An Iranian journalist said Thursday she had no regrets over posting on social media a picture of herself without a headscarf in defiance of Iran’s dress laws, sharing a similar image following her latest release from jail.
Nazila Maroufian last year interviewed the father of the young Iranian woman, Mahsa Amini, whose death in police custody sparked months of protests.
She walked out of Tehran’s Evin prison on Sunday after more than a month behind bars, posting on social media a picture of herself without a headscarf and the slogan “Don’t accept slavery, you deserve the best!”
She was promptly detained again and moved outside of Tehran to Qarchak women’s prison, where conditions have been criticized repeatedly by human rights groups.
But Maroufian, whose age is given by Persian media outside Iran as 23, was then released from Qarchak on Wednesday, she posted on social media.
“Do you regret the photo you posted when you were released?

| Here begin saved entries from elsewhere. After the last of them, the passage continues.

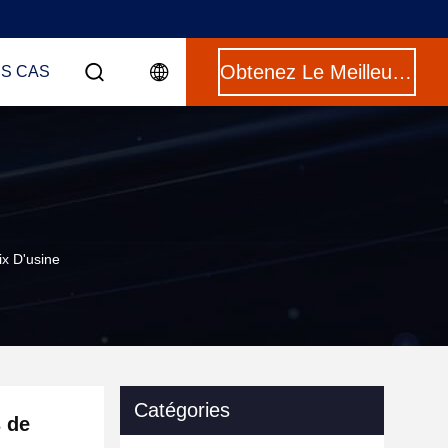
Obtenez Le Meilleur Prix
ES CAS
x D'usine
Catégories
 de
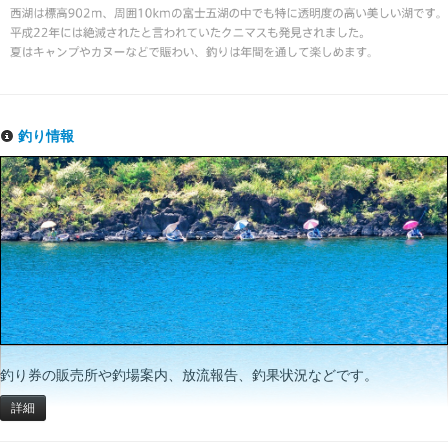
釣り情報
釣り券の販売所や釣場案内、放流報告、釣果状況などです。
詳細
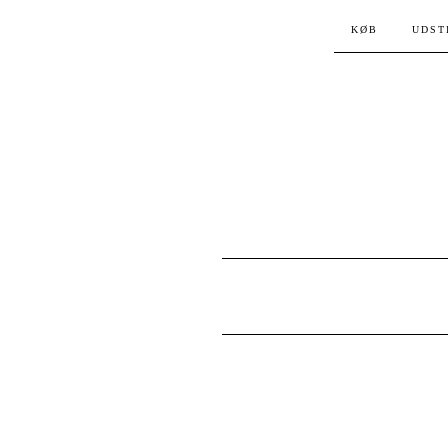
KØB
UDST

Do you admit you made a mistake?” she asked herself in a rhetorical question in the post.
“No; I didn’t do anything wrong,” she added in reply, posting a similar image of herself bareheaded in a white shirt with her right arm stretched up in a ‘V’ for victory sign.
Arrested after publishing interview
Last October, Maroufian published an interview on the Mostaghel Online news site with Amjad Amini, the father of Mahsa Amini whose death in custody last September after she allegedly violated the dress rules sparked months of protests.
In the interview, Amjad Amini accused authorities of lying about the circumstances of his daughter’s death.
Iranian authorities have indicated she died because of a health problem, but the family and activists have said she suffered a blow to the head while in custody.
Maroufian, a Tehran-based journalist from Amini’s hometown of Saqez in Kurdistan province, was first arrested in November.
She was later released but in January said she had been sentenced to two years in jail, suspended for five years, on charges of propaganda against the system and spreading false news.
Actions reminiscent of Gholian
Maroufian’s rapid return to prison after posting defiant images upon her release recalled the case of labor activist Sepideh Gholian.
In March, Gholian was rearrested hours after she walked free from jail bare-headed and chanting slogans against Iran’s supreme leader Ayatollah Ali Khamenei.
Gholian, one of the most prominent female activists detained in Iran, remains in prison.